Good governance is all about making sure a business is run in line with how the leaders expect, and a project management office (PMO) can make sure this happens across projects. Operating within a PMO, you need to be aware of the eight principles of good governance you need to deliver.

Here, we’re going to look at the top-level ideas of good governance and how they work in a PMO and project setting. Over the coming weeks, we’ll look at each good governance principle in more detail and how you can excel at governance in your PMO.

What are the principles of good governance?

Governance is one of the core responsibilities of a PMO. Your office is there to make sure project are being run – or governed – in the way they should.

It’s down to the PMO to have processes and procedures in place to make sure projects are delivered. As much as a successful project is about the end result, governance makes sure the product or service has been made in the right way.

Let’s explore the core eight principles of good project governance.

1.       Participation

Good governance is a participatory practice. In general, this means that stakeholders and decision-makers are involved throughout the process.

In terms of projects, you need to make sure that everyone, from the project team to the client and the end-user, are brought in at the right time. In a PMO, this would mean you have a clear schedule for each project that notes who is involved in which step.

2.       Transparent practices

Generally, transparency means that information is accessible, decisions are justified, and processes are clear. It’s a means to build trust between everyone involved.

For a project, transparency means documenting the process fully and having decisions justified. This means that you can easily identify when and why a project goes off track. It’s also useful to be able to gather data to spot long-term trends.

3.       Being responsive

Stakeholders need to have their expectations and concerns responded to in a timely manner. This again builds trust and generally encourages issues to be addressed effectively.

When putting this into a project context, it means that projects need to respond to stakeholder concerns as well as:

  • Changes in scope
  • Metrics and KPIs that are off-track
  • Resourcing issues
  • Changing risk profiles

And many more elements. Problems should be attended to quickly and professionally.

4.       Effective and efficient management

Resources need to be managed effectively and efficiently when aiming to improve governance. Services need to be delivered when needed and within allocated budgets.

Plugging this into a project setting, you will have a finite set of resources – people, hardware, space, etc Your PMO needs to make sure is deployed across projects in a way that will get them delivered on-time and on-budget.

5.       Building consensus

Encouraging conversation, facilitating negotiations, and enabling collaborations are all hallmarks of what consensus looks like. It reduces conflict and ensures end results are what has been agreed.

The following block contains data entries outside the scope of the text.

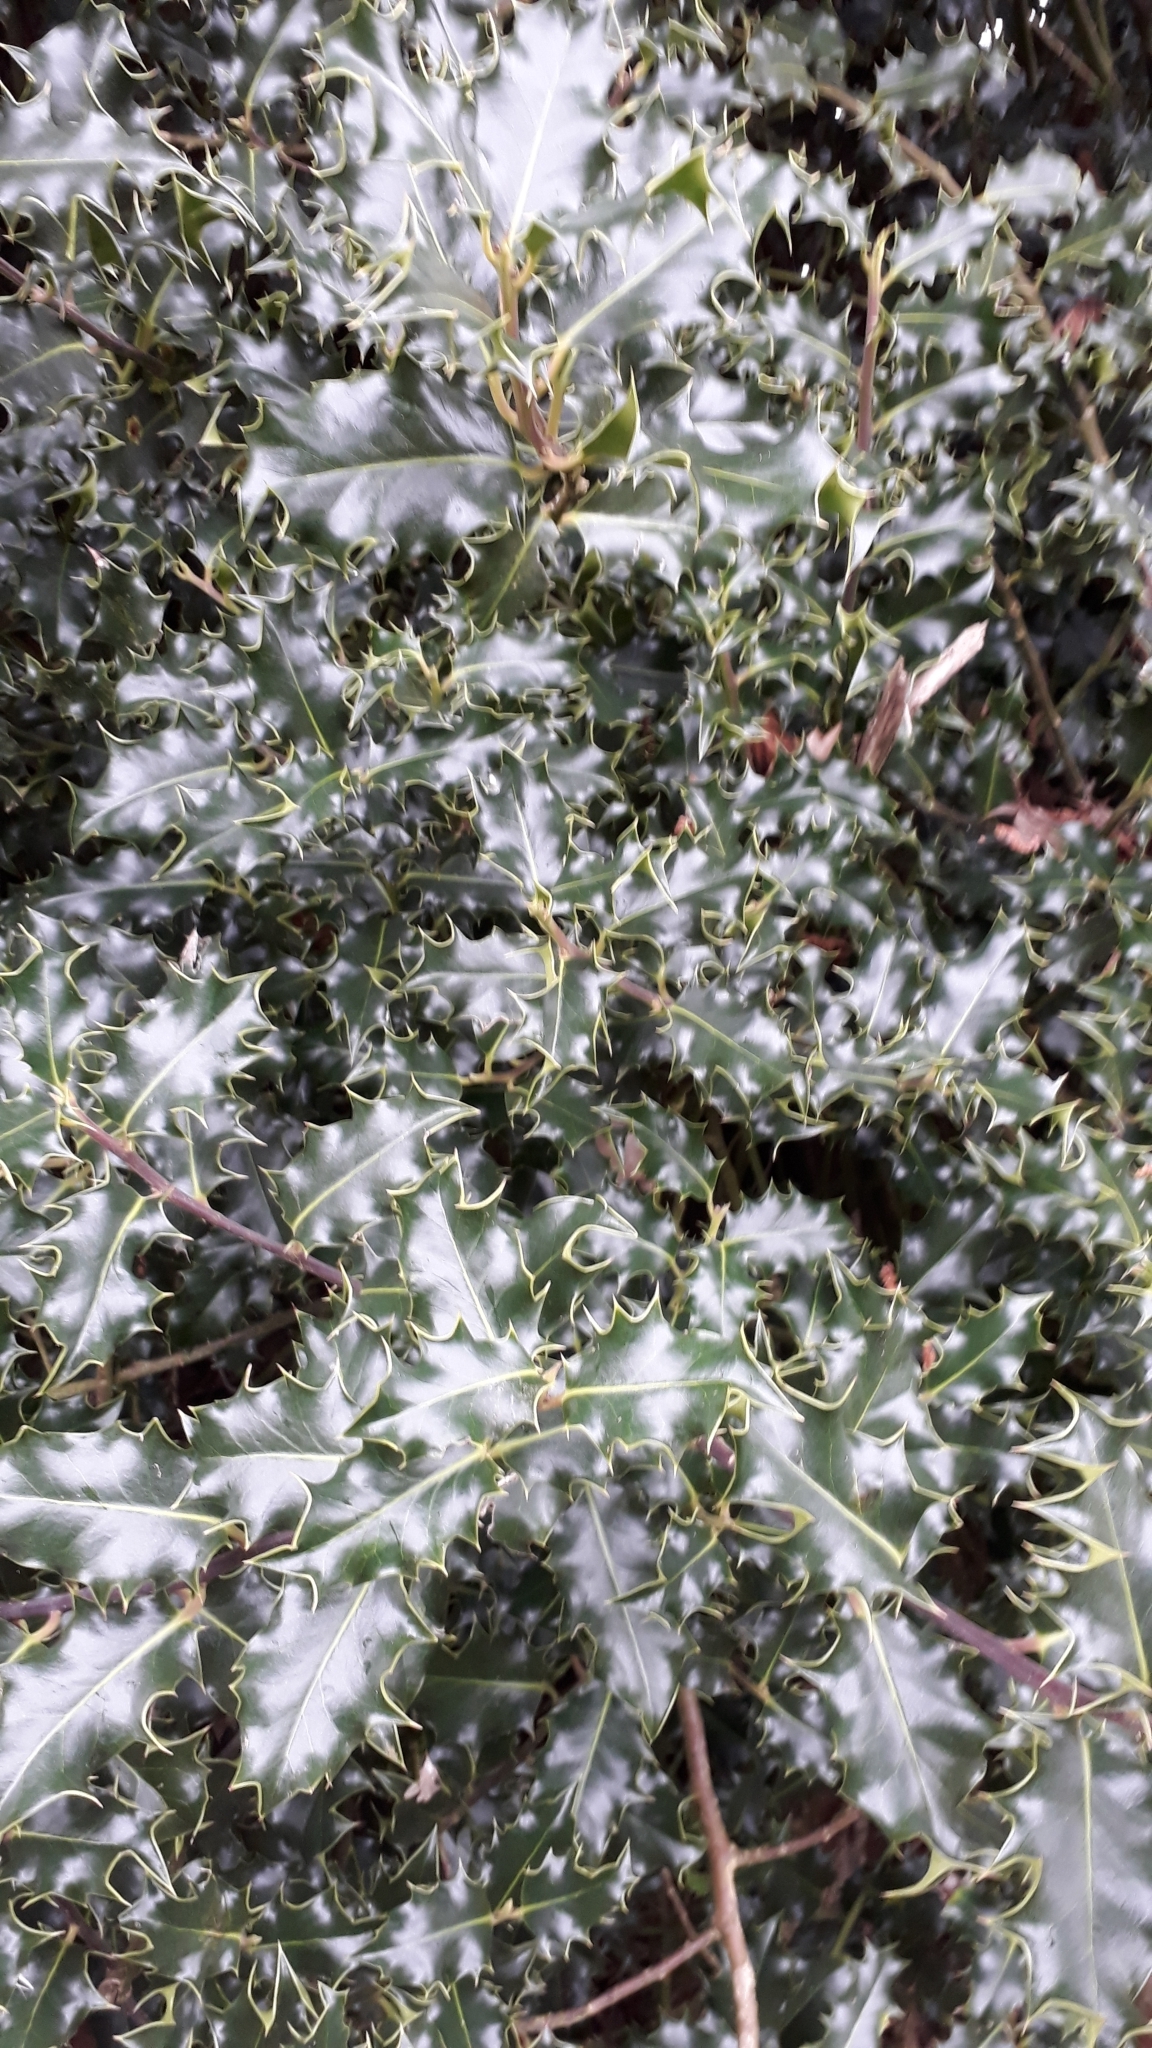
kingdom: Plantae
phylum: Tracheophyta
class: Magnoliopsida
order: Aquifoliales
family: Aquifoliaceae
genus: Ilex
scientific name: Ilex aquifolium
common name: English holly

For your PMO, it’s about making sure everyone who needs to be asked for input is. You also need to make sure project managers and their teams are able to work together and share ideas and resources when needed.

6.       Accountability

There needs to be mechanisms that make sure people, companies, and institutions are held accountable. This makes sure that there are consequences for actions and everyone can be asked questions.

To hold a project to account, you can set objectives, goals, and KPIs. These should be at a project level and split down to team members so everyone knows what they need to achieve and why they need to do their work.

7.       Demonstrate equity

In every area of an organisation, you need to ensure there is no discrimination, bias, or unfairness. This can be brought about through policies that are respected and enforced and should be implemented with an eye on minorities.

Project-wise, you need to have clear ways to make decisions – for example, how are resources allocated between projects, and why is one project getting a resource first? Clear policies and prioritisations will ensure data drives decisions.

8.       Adhere to the rule of law

In a general sense, this means having a legislative framework that is just and transparent, treating everyone equally. Laws are consistent and enforced with accountability.

While a PMO won’t have laws, you will have rules in place that you expect everyone to abide by. Enforce them fairly and set them prudently to make sure everyone in the business knows there is now foul play under your office.